🎵 Monthly Song Challenge 🎵

Day 20: A rainy day song

This song is way outside of my present-day wheelhouse...
So consider this a hop in the time machine, to pay a visit to 'junior high me'. He had this on repeat.

Not really about rain, I suppose, but the storm sounds that bookend the song were the first thing that popped into my mind when I read today's prompt... and although I could probably think of tracks that are more well-suited to the theme, I want to honour my first instinct.

Cypress Hill - Cock the Hammer

 
Day 20: A song for a rainy day

I was talking to my brother about this song challenge and I said I was trying to pick an instrumental song, (he loves instrumental music) so I asked if he had any songs that reminded him of rain (I didn't cheat keep reading). He mentioned several artists who I don't know, I kind of zoned out tbh, and then it came to me... Trigun: The First Donuts!!!!!! This anime almost broke me. The soundtrack is really great too.

The drums remind me of rain on a tin roof. It is fast paced, so it reminds me of a heavy downpour.

Knives - Tsuneo Imahori

Coming from Naruto and Sailor Moon, stumbling upon Trigun opened up a whole new world to me... It proved that anime doesn't need to be just your typical shounen and shoujou; it can be deeper while still absolutely bonkers hilarious! Fantastic choice Lav, gah how I loved that show.
 
Day 20: A song for a rainy day

I haven't snuck a Brandi Carlile song in here in a few weeks, so goodness knows I'm overdue. But the song title aside, there's something about the tone and the emotion in the lyrics that fits with the 'rainy day, sit and reflect and feel your feelings'. It's actually a song about longing, which maybe just fits my mood today anyways, sunburn and all. 🙃

 
Day 20: A song for a rainy day

I live in the PNW. It rains here all the time, right? Sure, from late September to June, but not during the summer. We have already been over a month without measurable rainfall. So this isn't as easy in July as is it is in, say, November.

This song? This is rain in November. Dark. Sad. Cold. Making you feel like you can't do anything about anything, not really. It is the first part of a four part concerto entitled "A concerto for a rainy day," from ELO's Out of the Blue. I have elaborated on the concerto before, at probably too great a length, to get a full understanding of the incredible ending song, where the clouds break and the sun comes out. But before that, you need to get to this part. The dark, cold, sad part. The rain in Portland part.

I love the opening, with the rain and what sounds like a child's music box. Then comes the thunder. And then rain soaks into your clothes, and into you. The cold takes your warmth, your hope. It will all be alright, but right now? It doesn't feel like it...

"Standin' In The Rain," The Electric Light Orchestra

 
Day 21: A song from the 60s

I wasn't born yet. Move a handful of people a few miles north, and I never would've been.

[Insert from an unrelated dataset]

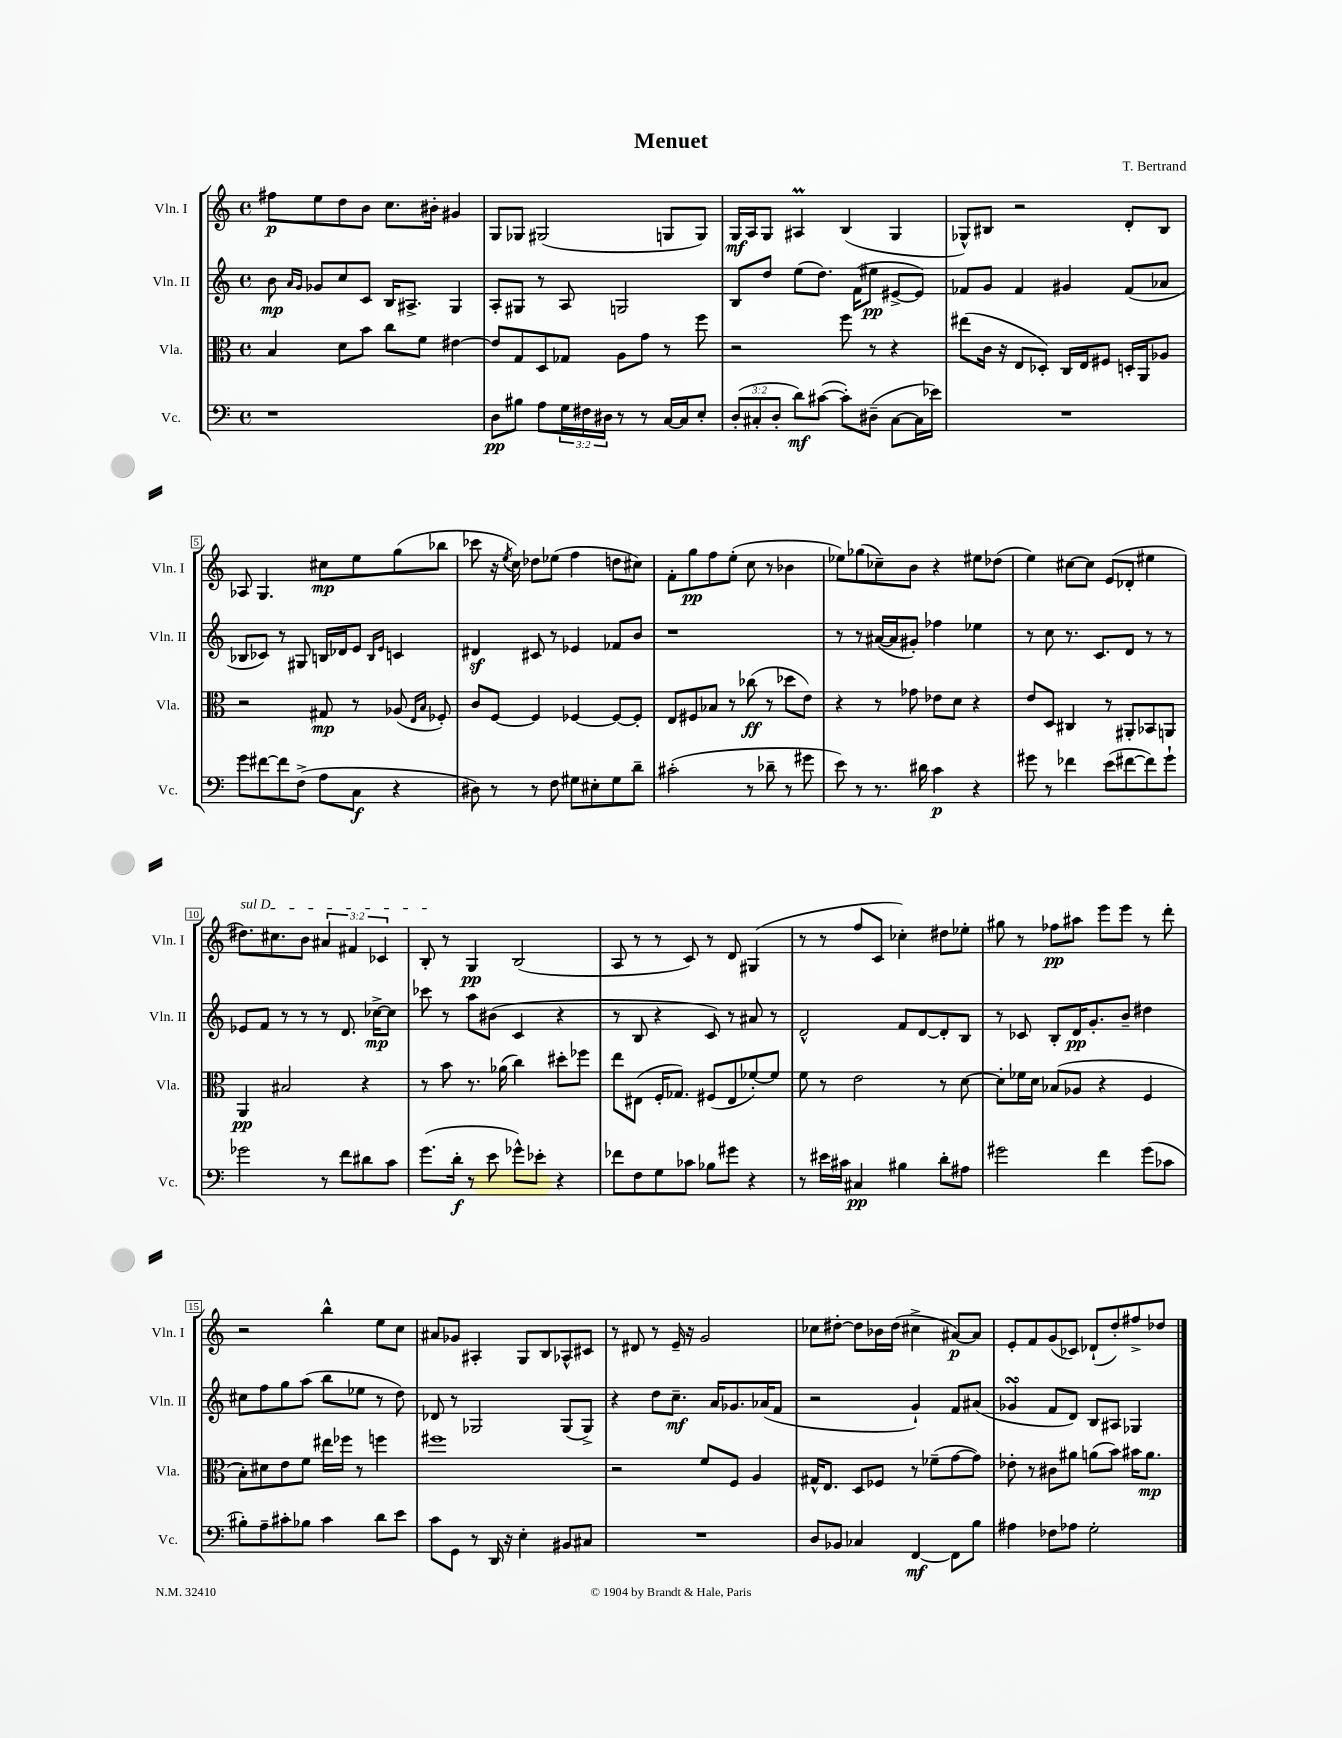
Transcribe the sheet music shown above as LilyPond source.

Last year was the 50th anniversary of the end of the war; the war which stole so many of my mothers family, the war which taught me to not stray from the roads as a child because the landmines had yet to be cleared. The war which the world forgot. The Secret War, on the southern side of Vietnam. The most bombed country in the history of the world.

Two hundred and seventy million bombs, the US dropped on us.
Eighty million didn't detonate on impact.
No, they stuck around until the feet of children disturbed their sleep.
Laos.

Dylan - Masters of War

 
Day 21: A song from the 60s


America - Simon & Garfunkel
A classic.
Once saw a roadsign for Saginaw and smiled. This reminds me of the dream of across the pond. Wanting to travel on Greyhounds. Then i got to do it a few times. That was just a dream.
"I'm empty and aching and I don't know why" still hits hard... as does Art's high harmonies at the end.
A classic
 
Day 21: A song from the 60's

It's so very trite, but I was raised by a father who went through adolescence and early adulthood in the 60s and early 70s. And so, when CDs first became available and viable, the old man went around replacing LPs that were lost to his entitled, butthead sister. This meant that I got a steady dose of The Beatles, The Who, Joe Cocker, and others.